The data:
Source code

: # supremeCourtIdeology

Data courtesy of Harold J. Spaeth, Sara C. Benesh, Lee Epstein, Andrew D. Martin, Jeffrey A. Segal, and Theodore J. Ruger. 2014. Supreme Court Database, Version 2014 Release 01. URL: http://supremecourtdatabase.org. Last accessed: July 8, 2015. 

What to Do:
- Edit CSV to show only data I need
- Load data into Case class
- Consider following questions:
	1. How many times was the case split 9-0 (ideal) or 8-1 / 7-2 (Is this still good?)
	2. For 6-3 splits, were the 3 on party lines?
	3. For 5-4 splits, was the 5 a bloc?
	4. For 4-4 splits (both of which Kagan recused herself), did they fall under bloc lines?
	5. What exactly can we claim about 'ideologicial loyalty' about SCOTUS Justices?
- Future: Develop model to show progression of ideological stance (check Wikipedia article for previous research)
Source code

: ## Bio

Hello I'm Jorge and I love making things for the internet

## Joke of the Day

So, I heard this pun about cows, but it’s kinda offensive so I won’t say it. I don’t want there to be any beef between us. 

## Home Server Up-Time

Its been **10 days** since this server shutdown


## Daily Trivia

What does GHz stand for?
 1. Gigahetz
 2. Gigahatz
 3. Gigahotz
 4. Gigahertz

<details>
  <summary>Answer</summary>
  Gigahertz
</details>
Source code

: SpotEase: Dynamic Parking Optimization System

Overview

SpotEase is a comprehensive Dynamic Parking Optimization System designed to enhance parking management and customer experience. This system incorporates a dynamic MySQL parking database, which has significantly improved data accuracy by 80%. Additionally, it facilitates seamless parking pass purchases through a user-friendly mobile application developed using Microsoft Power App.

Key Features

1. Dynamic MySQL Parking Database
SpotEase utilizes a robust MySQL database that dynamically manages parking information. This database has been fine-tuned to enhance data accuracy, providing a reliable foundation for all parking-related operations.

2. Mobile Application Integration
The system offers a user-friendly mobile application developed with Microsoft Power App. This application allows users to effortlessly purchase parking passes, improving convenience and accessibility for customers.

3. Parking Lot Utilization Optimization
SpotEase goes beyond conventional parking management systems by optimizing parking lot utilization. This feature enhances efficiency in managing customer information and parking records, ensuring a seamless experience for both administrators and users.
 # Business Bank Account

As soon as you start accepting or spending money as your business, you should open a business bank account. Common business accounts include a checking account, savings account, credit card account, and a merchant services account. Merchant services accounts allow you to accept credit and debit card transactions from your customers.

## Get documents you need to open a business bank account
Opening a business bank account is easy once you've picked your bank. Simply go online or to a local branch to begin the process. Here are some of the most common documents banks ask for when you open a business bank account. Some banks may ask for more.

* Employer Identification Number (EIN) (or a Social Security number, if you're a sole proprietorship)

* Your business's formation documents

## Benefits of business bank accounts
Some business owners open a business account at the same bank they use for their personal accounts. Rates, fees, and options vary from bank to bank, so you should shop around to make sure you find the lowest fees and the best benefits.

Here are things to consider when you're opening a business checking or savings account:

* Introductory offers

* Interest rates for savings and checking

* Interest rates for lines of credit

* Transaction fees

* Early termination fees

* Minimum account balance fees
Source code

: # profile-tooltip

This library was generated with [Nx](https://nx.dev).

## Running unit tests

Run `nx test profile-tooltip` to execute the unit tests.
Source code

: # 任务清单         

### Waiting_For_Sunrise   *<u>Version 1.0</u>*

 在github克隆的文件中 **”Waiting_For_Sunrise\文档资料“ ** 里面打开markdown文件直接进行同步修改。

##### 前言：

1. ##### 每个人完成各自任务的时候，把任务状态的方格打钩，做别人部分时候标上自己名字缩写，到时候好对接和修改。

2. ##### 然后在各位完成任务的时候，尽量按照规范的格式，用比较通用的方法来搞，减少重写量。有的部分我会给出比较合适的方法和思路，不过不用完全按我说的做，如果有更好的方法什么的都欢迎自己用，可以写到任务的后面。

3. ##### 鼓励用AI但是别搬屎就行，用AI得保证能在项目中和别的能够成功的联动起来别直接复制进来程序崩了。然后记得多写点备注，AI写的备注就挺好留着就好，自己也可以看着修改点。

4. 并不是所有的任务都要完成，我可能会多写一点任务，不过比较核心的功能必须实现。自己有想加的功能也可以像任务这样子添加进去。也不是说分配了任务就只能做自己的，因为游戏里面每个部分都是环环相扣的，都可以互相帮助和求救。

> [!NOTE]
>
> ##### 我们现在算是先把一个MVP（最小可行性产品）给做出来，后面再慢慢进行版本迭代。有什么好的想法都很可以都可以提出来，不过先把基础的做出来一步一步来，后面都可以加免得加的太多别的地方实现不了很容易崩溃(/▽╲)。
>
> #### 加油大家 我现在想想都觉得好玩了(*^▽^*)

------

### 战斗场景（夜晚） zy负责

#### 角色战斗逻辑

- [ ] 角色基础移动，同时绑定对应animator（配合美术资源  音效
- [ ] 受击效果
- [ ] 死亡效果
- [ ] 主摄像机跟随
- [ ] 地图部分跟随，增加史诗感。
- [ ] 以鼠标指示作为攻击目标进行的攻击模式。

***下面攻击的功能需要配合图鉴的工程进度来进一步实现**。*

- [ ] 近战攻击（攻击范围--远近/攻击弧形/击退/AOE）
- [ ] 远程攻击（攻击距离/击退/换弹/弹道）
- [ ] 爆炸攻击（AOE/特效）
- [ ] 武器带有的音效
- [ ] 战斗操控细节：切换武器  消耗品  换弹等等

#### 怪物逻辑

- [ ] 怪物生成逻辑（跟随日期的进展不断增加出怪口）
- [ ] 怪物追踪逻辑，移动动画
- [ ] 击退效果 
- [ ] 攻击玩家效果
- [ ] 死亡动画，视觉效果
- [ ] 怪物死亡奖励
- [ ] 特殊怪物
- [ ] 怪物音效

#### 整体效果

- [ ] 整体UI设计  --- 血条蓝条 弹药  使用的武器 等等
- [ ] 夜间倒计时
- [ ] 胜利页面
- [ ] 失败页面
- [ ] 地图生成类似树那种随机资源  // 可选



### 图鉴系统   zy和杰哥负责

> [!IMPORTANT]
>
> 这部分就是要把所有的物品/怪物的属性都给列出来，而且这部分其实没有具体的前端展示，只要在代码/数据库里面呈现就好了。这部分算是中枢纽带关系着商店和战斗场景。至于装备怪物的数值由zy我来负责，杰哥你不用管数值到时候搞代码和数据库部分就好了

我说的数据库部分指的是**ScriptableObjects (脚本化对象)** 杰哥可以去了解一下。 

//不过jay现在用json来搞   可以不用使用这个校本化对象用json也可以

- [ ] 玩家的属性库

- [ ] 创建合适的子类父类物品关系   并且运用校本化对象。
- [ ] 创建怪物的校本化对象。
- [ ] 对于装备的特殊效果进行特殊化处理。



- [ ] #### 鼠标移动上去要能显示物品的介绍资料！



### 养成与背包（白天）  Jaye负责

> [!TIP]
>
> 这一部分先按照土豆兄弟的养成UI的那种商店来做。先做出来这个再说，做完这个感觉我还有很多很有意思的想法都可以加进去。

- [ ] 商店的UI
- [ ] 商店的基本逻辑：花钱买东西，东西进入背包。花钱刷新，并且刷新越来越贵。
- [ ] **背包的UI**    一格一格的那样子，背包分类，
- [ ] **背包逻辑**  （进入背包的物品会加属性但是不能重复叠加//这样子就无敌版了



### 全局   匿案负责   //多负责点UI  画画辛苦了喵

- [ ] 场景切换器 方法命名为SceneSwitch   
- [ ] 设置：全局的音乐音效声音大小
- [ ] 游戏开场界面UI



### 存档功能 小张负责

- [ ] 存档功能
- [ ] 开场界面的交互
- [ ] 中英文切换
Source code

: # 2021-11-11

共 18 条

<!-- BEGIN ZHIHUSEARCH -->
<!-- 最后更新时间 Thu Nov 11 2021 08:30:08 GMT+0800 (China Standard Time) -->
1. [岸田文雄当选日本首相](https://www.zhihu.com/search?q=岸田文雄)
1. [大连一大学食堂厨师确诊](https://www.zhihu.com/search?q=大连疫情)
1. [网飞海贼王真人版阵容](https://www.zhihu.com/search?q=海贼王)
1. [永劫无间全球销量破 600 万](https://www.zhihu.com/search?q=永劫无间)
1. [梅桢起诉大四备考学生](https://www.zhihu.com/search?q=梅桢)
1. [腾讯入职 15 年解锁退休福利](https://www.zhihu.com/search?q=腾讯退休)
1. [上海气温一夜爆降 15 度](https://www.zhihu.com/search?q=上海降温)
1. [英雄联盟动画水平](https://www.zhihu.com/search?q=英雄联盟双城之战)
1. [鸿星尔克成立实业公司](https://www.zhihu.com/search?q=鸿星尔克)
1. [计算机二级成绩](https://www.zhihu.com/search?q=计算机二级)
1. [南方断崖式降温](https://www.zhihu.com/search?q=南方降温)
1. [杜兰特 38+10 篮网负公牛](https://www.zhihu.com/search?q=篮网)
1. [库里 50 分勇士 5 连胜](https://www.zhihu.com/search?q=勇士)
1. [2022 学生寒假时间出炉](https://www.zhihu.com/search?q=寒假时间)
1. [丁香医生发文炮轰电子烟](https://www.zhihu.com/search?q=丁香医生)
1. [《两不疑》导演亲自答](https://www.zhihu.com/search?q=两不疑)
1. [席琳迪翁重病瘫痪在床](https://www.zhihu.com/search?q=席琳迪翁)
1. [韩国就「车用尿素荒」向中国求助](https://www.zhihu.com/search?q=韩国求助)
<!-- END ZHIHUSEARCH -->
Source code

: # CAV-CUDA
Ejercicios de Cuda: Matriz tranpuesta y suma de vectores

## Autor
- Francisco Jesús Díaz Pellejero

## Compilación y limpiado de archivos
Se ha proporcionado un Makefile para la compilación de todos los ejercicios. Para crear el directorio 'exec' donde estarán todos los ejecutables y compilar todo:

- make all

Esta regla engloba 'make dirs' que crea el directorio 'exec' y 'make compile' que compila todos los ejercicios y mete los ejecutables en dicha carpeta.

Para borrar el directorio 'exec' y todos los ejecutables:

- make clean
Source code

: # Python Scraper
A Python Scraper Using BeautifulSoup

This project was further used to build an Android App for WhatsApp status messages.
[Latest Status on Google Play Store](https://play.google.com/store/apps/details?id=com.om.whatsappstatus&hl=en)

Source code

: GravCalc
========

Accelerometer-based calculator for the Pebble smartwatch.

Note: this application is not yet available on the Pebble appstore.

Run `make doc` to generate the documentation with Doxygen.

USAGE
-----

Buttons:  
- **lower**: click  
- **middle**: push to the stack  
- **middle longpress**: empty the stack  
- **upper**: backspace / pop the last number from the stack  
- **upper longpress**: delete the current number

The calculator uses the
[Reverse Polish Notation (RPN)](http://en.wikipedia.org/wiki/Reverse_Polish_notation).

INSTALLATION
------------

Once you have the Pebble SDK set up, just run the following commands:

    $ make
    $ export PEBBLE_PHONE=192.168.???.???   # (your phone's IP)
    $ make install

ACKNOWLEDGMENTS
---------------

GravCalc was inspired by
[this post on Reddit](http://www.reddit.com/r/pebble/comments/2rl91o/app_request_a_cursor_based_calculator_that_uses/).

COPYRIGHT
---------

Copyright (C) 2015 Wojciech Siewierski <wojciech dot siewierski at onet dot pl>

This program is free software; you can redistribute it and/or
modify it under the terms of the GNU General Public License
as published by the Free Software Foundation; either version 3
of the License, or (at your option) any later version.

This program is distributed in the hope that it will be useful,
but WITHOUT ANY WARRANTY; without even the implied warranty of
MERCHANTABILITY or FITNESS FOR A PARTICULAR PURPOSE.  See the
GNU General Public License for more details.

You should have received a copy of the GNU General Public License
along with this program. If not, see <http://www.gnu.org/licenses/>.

Task item:
Can you give the data again, beginning at the line that has "## Home Server Up-Time" and stopping after the line that has "As soon as you", with every "SpotEase" changed to "ParkEase" and nothing else altered?

Solved exercise:
## Home Server Up-Time

Its been **10 days** since this server shutdown


## Daily Trivia

What does GHz stand for?
 1. Gigahetz
 2. Gigahatz
 3. Gigahotz
 4. Gigahertz

<details>
  <summary>Answer</summary>
  Gigahertz
</details>
Source code

: ParkEase: Dynamic Parking Optimization System

Overview

ParkEase is a comprehensive Dynamic Parking Optimization System designed to enhance parking management and customer experience. This system incorporates a dynamic MySQL parking database, which has significantly improved data accuracy by 80%. Additionally, it facilitates seamless parking pass purchases through a user-friendly mobile application developed using Microsoft Power App.

Key Features

1. Dynamic MySQL Parking Database
ParkEase utilizes a robust MySQL database that dynamically manages parking information. This database has been fine-tuned to enhance data accuracy, providing a reliable foundation for all parking-related operations.

2. Mobile Application Integration
The system offers a user-friendly mobile application developed with Microsoft Power App. This application allows users to effortlessly purchase parking passes, improving convenience and accessibility for customers.

3. Parking Lot Utilization Optimization
ParkEase goes beyond conventional parking management systems by optimizing parking lot utilization. This feature enhances efficiency in managing customer information and parking records, ensuring a seamless experience for both administrators and users.
 # Business Bank Account

As soon as you start accepting or spending money as your business, you should open a business bank account. Common business accounts include a checking account, savings account, credit card account, and a merchant services account. Merchant services accounts allow you to accept credit and debit card transactions from your customers.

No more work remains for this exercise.